Sanders held a rally in Ann Arbor on Sunday that drew an estimated crowd of 10,000 people, many of them younger voters. “We’re taking on Wall Street,” he told the assemblage. “We’re taking on the insurance companies. We’re taking on the drug companies. We’re taking on the fossil fuel industry. We’re taking on the military-industrial complex. We’re taking on the prison-industrial complex.”

“Michigan,” said Sanders to the Ann Arbor crowd, “is the most important state coming up on Tuesday.” Super Tuesday turnout among younger voters was a gruesome 13 percent, and without them, Sanders is finished as a presidential candidate. It’s fun to come to rallies and shout. If that energy is not translated at the ballot box, it is only sound and fury, signifying nothing.

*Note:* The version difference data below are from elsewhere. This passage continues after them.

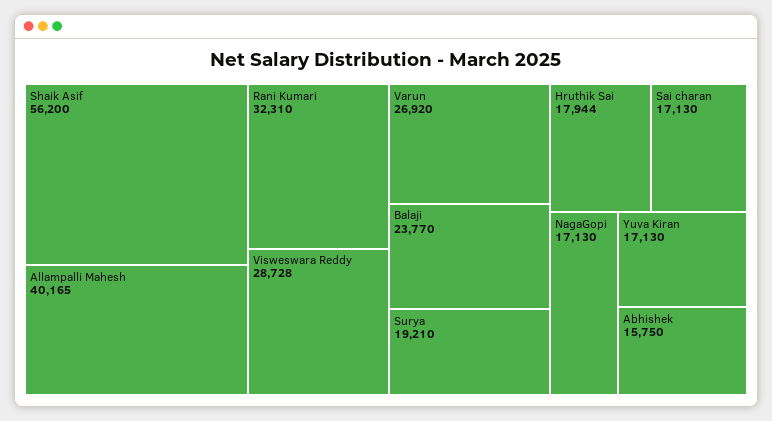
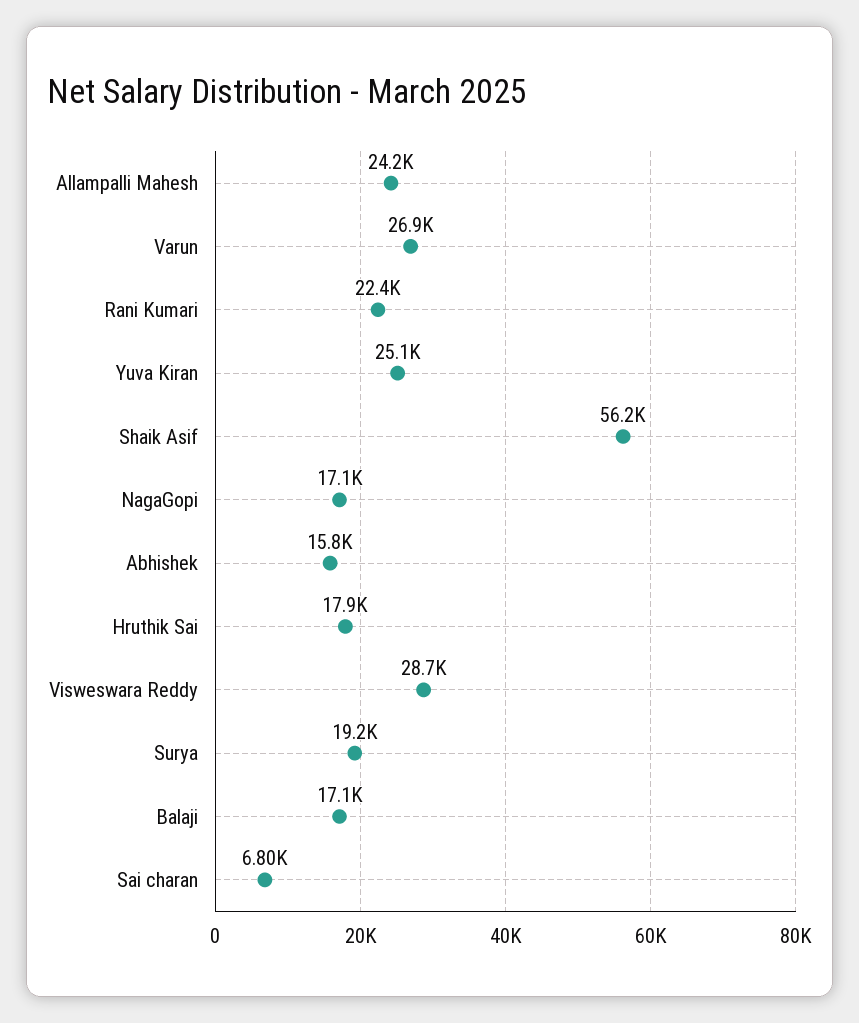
  {
    "Shaik Asif": 56200,
-   "Allampalli Mahesh": 40165,
+   "Allampalli Mahesh": 24200,
-   "Rani Kumari": 32310,
+   "Rani Kumari": 22400,
    "Visweswara Reddy": 28728,
    "Varun": 26920,
-   "Balaji": 23770,
+   "Balaji": 17100,
    "Surya": 19210,
    "Hruthik Sai": 17944,
-   "Sai charan": 17130,
+   "Sai charan": 6800,
    "NagaGopi": 17130,
-   "Yuva Kiran": 17130,
+   "Yuva Kiran": 25100,
    "Abhishek": 15750
  }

Michigan and Washington State are the main contests to watch today. If Sanders loses Michigan, it will be a body blow to his campaign. If he loses Michigan and Washington State, the latter of which he won overwhelmingly in 2016, it could indicate that his coalition may have crumbled. If Biden runs the table today, the senator from Vermont will have a decision to make.

The opposite could just as easily be true, of course. Sanders could defy the Michigan polls as he did four years ago while also repeating his successes in Washington State, Idaho and North Dakota. With Trump and the GOP leaning hard into questions about Biden’s ability to endure a long general election campaign, a strong showing by Sanders today would seem to underscore the wisdom of remaining in the race. It’s still a long way to the convention in Milwaukee.